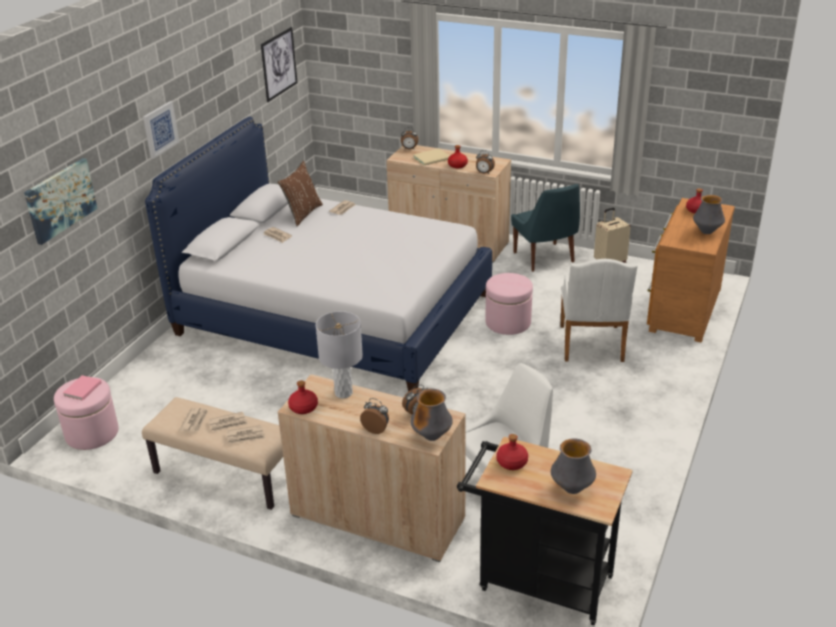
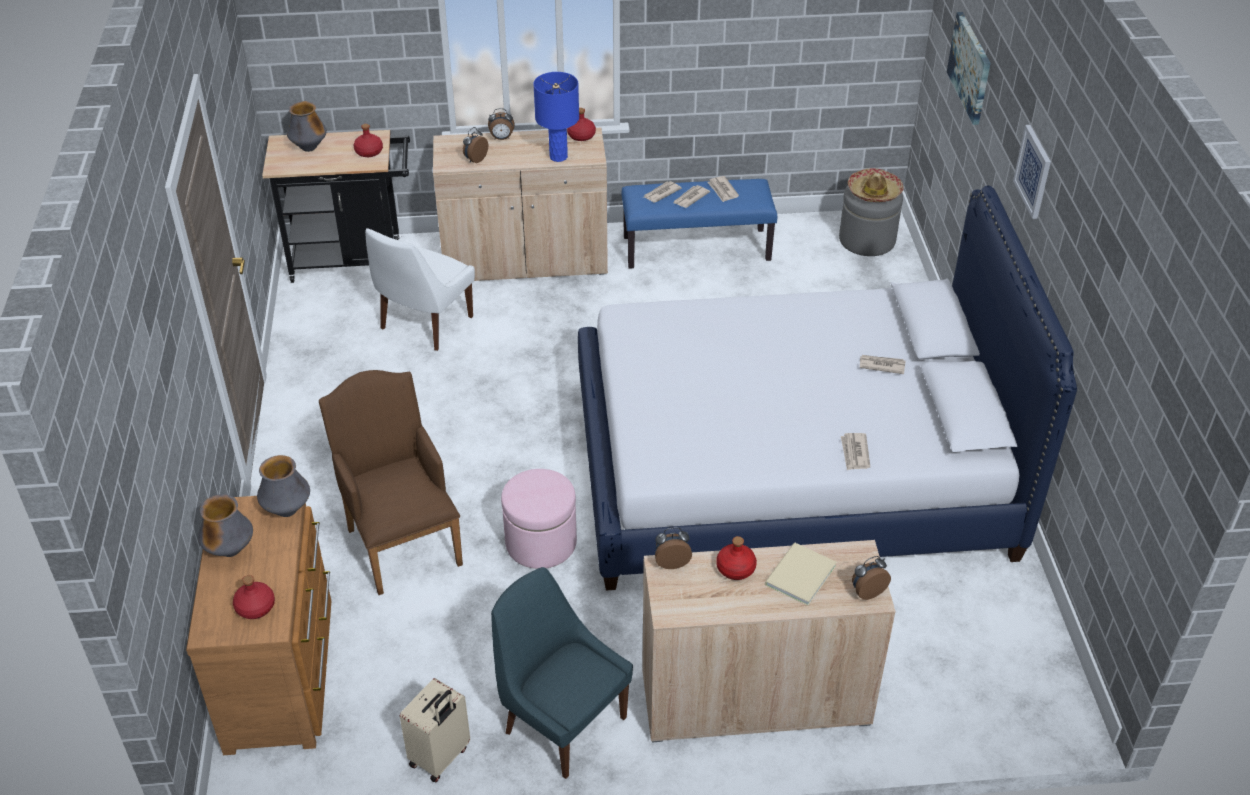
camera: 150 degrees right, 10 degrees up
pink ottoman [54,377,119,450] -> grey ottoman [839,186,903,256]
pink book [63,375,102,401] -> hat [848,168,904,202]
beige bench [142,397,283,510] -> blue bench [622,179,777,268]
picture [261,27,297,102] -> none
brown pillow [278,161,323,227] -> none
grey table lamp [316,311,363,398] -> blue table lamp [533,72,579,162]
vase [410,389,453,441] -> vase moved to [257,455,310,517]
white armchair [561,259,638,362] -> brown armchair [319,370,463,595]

##############################

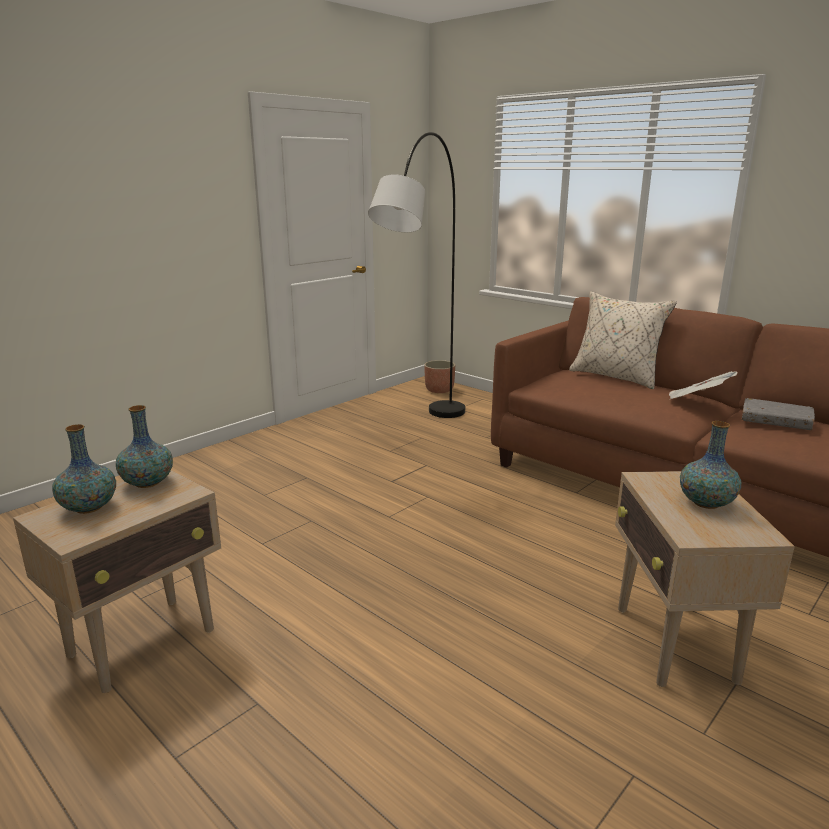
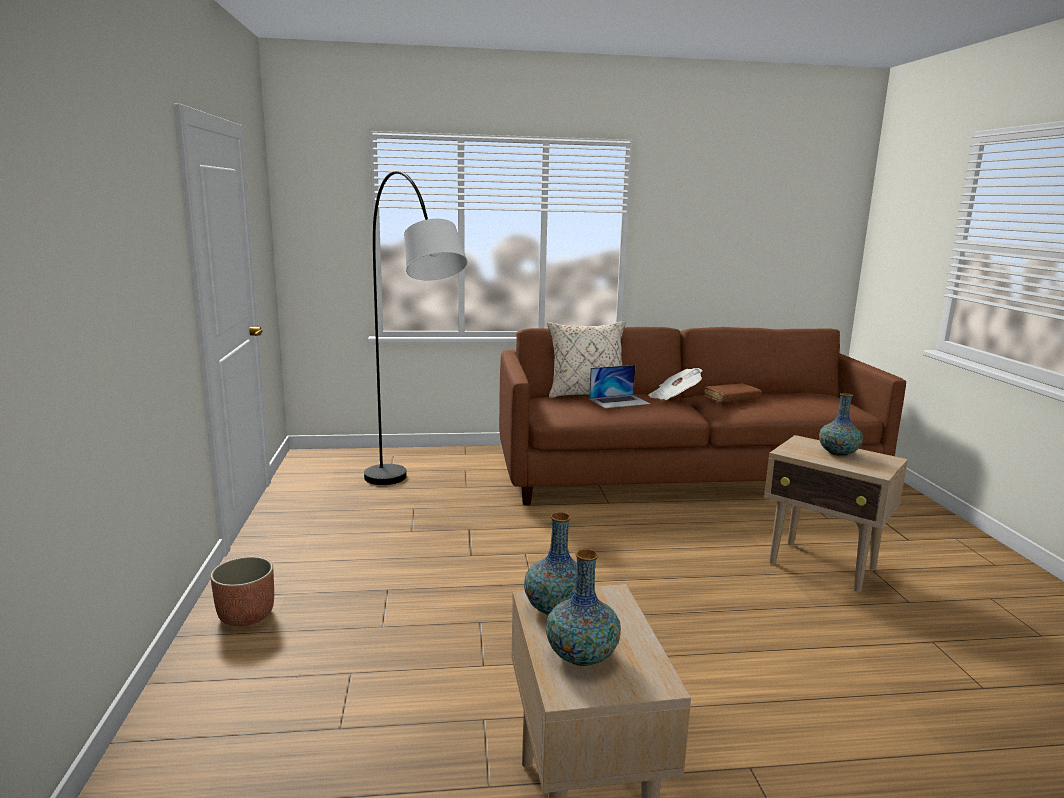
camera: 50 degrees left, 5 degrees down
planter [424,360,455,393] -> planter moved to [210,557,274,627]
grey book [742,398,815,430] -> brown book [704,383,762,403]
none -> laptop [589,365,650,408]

##############################

[TASK DIRECTIONS]: Copy out each line of the listing that holds "pink".

[RESULT FOR THIS EXERCISE]:
pink ottoman [54,377,119,450] -> grey ottoman [839,186,903,256]
pink book [63,375,102,401] -> hat [848,168,904,202]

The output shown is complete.